Customer Request - Clarity and Guidance on Backups.
Support Request for the Gitaly Team
Customer has some concerns regarding server side backup:
- They run server side backups. It managed to backup 99% of their repository and it took 2 days.
- However, the entire backup failed due to missing objects in some of the repository.
- They are working on this on a different ticket
- This resulted in the backup file not being generated.
- For this one, I believe it’s normal that we don’t generate backup file for failed backups right?
Author Checklist
-
Reached out to #g_gitaly prior creating issue (please provide link) -
Fill out customer information section -
Provide an detail summary under Additional Information:
-
-
Severity realistically set -
Provided detailed problem description -
Provided detailed troubleshooting performed -
Clearly articulated what is needed from the Gitaly team to support your request by filling out the What specifically do you need from the Gitaly team
Customer Information
Salesforce Link: https://gitlab.my.salesforce.com/00161000013aRjGAAU
Zendesk Ticket: https://gitlab.zendesk.com/agent/tickets/502958
Installation Size: 12k active users
Architecture Information: Uses Gitaly cluster
Slack Channel:
Additional Information:
Support Request
Customer is requesting a call with Gitaly developers to discuss server-side backups and its limitations. Some of the questions they have (I did answer some of their questions):
High Level goals
- Recover from partial to total loss of repositories
- Recover from loss of database and repositories
At a high-level, what is needed to recover from these scenarios?
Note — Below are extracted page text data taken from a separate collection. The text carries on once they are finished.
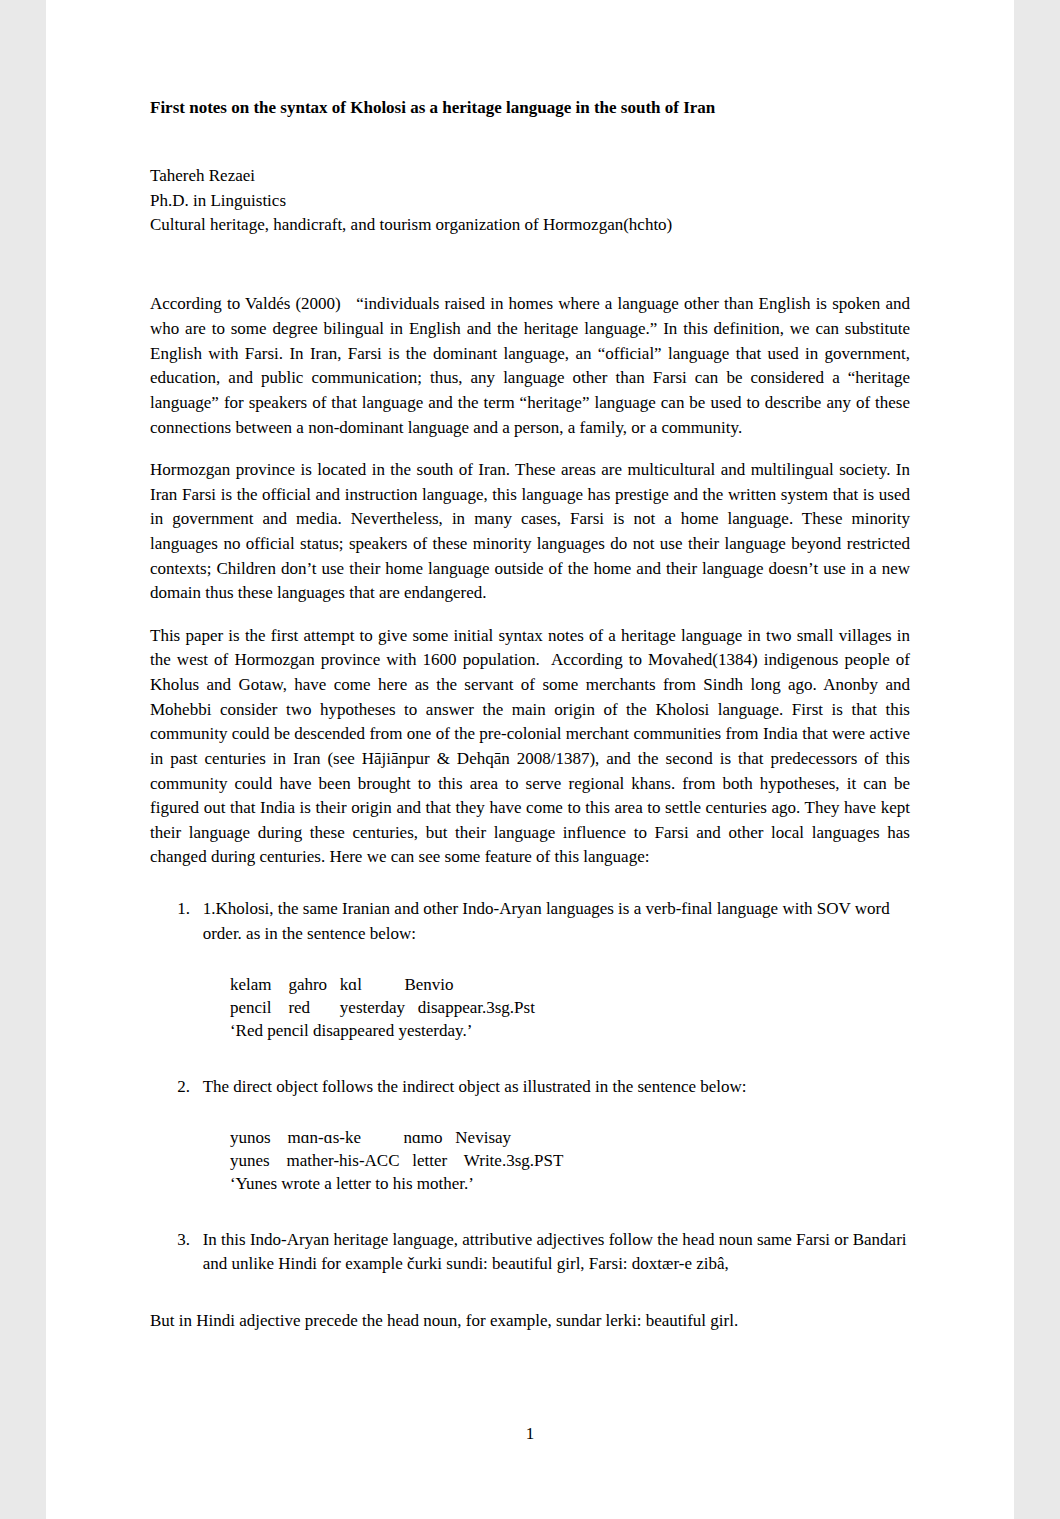First notes on the syntax of Kholosi as a heritage language in the south of Iran
Tahereh Rezaei
Ph.D. in Linguistics
Cultural heritage, handicraft, and tourism organization of Hormozgan(hchto)
According to Valdés (2000) “individuals raised in homes where a language other than English is spoken and who are to some degree bilingual in English and the heritage language.” In this definition, we can substitute English with Farsi. In Iran, Farsi is the dominant language, an “official” language that used in government, education, and public communication; thus, any language other than Farsi can be considered a “heritage language” for speakers of that language and the term “heritage” language can be used to describe any of these connections between a non-dominant language and a person, a family, or a community.
Hormozgan province is located in the south of Iran. These areas are multicultural and multilingual society. In Iran Farsi is the official and instruction language, this language has prestige and the written system that is used in government and media. Nevertheless, in many cases, Farsi is not a home language. These minority languages no official status; speakers of these minority languages do not use their language beyond restricted contexts; Children don’t use their home language outside of the home and their language doesn’t use in a new domain thus these languages that are endangered.
This paper is the first attempt to give some initial syntax notes of a heritage language in two small villages in the west of Hormozgan province with 1600 population. According to Movahed(1384) indigenous people of Kholus and Gotaw, have come here as the servant of some merchants from Sindh long ago. Anonby and Mohebbi consider two hypotheses to answer the main origin of the Kholosi language. First is that this community could be descended from one of the pre-colonial merchant communities from India that were active in past centuries in Iran (see Hājiānpur & Dehqān 2008/1387), and the second is that predecessors of this community could have been brought to this area to serve regional khans. from both hypotheses, it can be figured out that India is their origin and that they have come to this area to settle centuries ago. They have kept their language during these centuries, but their language influence to Farsi and other local languages has changed during centuries. Here we can see some feature of this language:
1.Kholosi, the same Iranian and other Indo-Aryan languages is a verb-final language with SOV word order. as in the sentence below:
kelam gahro kɑl Benvio pencil red yesterday disappear.3sg.Pst ‘Red pencil disappeared yesterday.’
The direct object follows the indirect object as illustrated in the sentence below:
yunos mɑn-ɑs-ke nɑmo Nevisay yunes mather-his-ACC letter Write.3sg.PST ‘Yunes wrote a letter to his mother.’
In this Indo-Aryan heritage language, attributive adjectives follow the head noun same Farsi or Bandari and unlike Hindi for example čurki sundi: beautiful girl, Farsi: doxtær-e zibâ,
But in Hindi adjective precede the head noun, for example, sundar lerki: beautiful girl.
1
- If restoration necessitates wiping the database, then what is the solution?
- If there are no database and repo backups, we are starting with a fresh instance. Can repositories be restored into a fresh instance (assuming same versions)?
Meta
- What scenarios are implied by backup and restoration docs? Just repo loss, or total loss?
- What special concerns exist when it comes to backup and restoration for large architectures?
- Concerns over us backing up only repositories?
- excluded
- db: backups done by separate team*
- uploads, artifacts, LFS: already using object storage, so seems redundant
- builds: would you clarify this? I've been under the impression that job trace falls under artifacts.
- pages: not using
- terraform_state: not, but not for any reason
- registry: not, because not using registry
- packages: not determined yet
- ci_secure_files: not determined yet
- included
- repositories: to object storage provider
- Concerns related to database.
- As gitlab-backup does not support partial restoration from serverside backups, what to do? The backup tool requires the wiping of an existing database, which is fine in the context of recovering from a total catastrophe ... but what of partial catastrophes?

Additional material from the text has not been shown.